BACKGROUND
The most common type of thyroid cancer is papillary cancer, which can be divided into classical and follicular types. When a thyroid nodule biopsy is read as either papillary cancer or suspicious for papillary cancer, surgery with a total thyroidectomy is usually recommended. Recently, a new term has been used to describe a type of papillary thyroid cancer which was non-invasive and of the follicular type. This term is noninvasive follicular thyroid neoplasm with papillary-like nuclear features or NIFTP. These cancers behave less aggressively than typical papillary thyroid cancer. They have been shown to have low risk for recurrence and low risk for spread outside of the thyroid. At present, the diagnosis of NIFTP can only made after the thyroid is examined after surgery.

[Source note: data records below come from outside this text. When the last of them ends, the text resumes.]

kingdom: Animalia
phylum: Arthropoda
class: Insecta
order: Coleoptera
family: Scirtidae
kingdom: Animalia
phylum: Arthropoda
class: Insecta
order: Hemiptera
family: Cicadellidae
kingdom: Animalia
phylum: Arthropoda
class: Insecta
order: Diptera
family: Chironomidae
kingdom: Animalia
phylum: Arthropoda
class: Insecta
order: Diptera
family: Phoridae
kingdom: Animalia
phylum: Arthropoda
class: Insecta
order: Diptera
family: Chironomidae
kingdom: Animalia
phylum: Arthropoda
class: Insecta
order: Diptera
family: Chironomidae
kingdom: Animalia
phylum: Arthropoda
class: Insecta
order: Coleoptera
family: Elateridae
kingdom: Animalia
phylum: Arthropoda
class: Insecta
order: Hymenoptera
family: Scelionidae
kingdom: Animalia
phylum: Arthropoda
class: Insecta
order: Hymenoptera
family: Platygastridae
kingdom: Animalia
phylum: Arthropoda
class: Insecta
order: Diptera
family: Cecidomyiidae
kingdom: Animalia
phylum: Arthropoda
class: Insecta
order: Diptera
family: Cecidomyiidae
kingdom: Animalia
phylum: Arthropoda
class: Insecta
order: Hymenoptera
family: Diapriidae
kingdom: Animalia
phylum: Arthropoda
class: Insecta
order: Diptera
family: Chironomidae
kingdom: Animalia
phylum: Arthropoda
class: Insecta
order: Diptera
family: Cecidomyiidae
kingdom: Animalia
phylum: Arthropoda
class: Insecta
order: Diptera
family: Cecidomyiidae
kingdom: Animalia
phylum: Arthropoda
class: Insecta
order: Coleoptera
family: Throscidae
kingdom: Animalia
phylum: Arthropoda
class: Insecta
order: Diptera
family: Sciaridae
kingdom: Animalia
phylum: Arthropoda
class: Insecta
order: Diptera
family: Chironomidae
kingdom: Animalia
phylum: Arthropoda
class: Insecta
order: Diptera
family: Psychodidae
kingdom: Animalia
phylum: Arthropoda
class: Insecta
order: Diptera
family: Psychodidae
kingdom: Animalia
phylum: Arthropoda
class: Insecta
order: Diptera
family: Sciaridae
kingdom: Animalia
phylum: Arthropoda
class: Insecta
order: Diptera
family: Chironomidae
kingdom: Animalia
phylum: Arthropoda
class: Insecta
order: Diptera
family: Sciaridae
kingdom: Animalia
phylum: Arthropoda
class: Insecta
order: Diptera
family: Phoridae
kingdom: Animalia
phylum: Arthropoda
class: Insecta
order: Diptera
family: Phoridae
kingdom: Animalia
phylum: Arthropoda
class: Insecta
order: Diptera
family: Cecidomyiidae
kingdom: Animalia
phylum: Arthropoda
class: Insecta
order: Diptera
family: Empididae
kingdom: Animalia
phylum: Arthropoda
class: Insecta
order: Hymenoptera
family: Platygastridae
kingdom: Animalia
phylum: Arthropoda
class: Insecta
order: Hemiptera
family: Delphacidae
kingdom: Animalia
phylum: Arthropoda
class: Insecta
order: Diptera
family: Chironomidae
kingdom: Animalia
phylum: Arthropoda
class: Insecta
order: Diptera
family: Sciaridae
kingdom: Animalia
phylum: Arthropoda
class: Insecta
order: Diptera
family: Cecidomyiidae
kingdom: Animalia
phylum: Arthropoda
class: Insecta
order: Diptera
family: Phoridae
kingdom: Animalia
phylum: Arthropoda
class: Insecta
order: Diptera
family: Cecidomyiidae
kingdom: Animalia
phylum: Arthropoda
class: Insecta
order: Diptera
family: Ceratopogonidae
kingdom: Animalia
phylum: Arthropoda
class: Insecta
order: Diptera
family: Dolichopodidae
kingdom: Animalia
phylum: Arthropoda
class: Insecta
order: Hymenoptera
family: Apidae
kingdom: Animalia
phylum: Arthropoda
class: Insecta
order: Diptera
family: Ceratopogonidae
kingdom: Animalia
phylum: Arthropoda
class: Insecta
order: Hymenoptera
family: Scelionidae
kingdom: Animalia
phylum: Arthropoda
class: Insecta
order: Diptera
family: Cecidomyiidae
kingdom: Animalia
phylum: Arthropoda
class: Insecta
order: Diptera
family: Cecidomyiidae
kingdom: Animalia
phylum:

It would be helpful to know whether a biopsy positive or suspicious for papillary cancer is a NIFTP prior to surgery, since a lobectomy could be performed instead of a total thyroidectomy. If predictive features on fine needle aspiration were found, then the surgery could be directed toward that particular patient’s need. This study aims to determine whether NIFTP can be diagnosed on thyroid biopsy cytology and can be distinguished from classical papillary thyroid cancer.
THE FULL ARTICLE TITLE:
Strickland KC et al. Preoperative cytologic diagnosis of noninvasive follicular thyroid neoplasm with papillarylike nuclear features: a prospective analysis. Thyroid 2016;26:1466-71. Epub September 8, 2016.
SUMMARY OF THE STUDY
A total of 29 nodules with “suspicious for malignancy” results and 69 nodules with “malignant” results on thyroid biopsy from June 2015 through January 2016 were reviewed at Brigham and Women’s Hospital, Boston, MA, by 1 of 10 cytopathologists. The cytopathology was reviewed for characteristics of classical papillary thyroid cancer, follicular papillary thyroid cancer or NIFTP. These results were compared with final surgical pathology. Surgical follow-up was present for 56 of the nodules (13 suspicious for malignancy results, 43 malignant results). These surgeries were performed on 52 patients, 38 women, 14 men, average age 47 years. Most of the surgeries were total thyroidectomy (49 total, 3 initial lobectomies). The final diagnoses were 42 classical papillary thyroid cancer, 8 NIFTP, 3 follicular variant of papillary thyroid cancer with invasion, 2 follicular adenomas, and 1 poorly-differentiated carcinoma.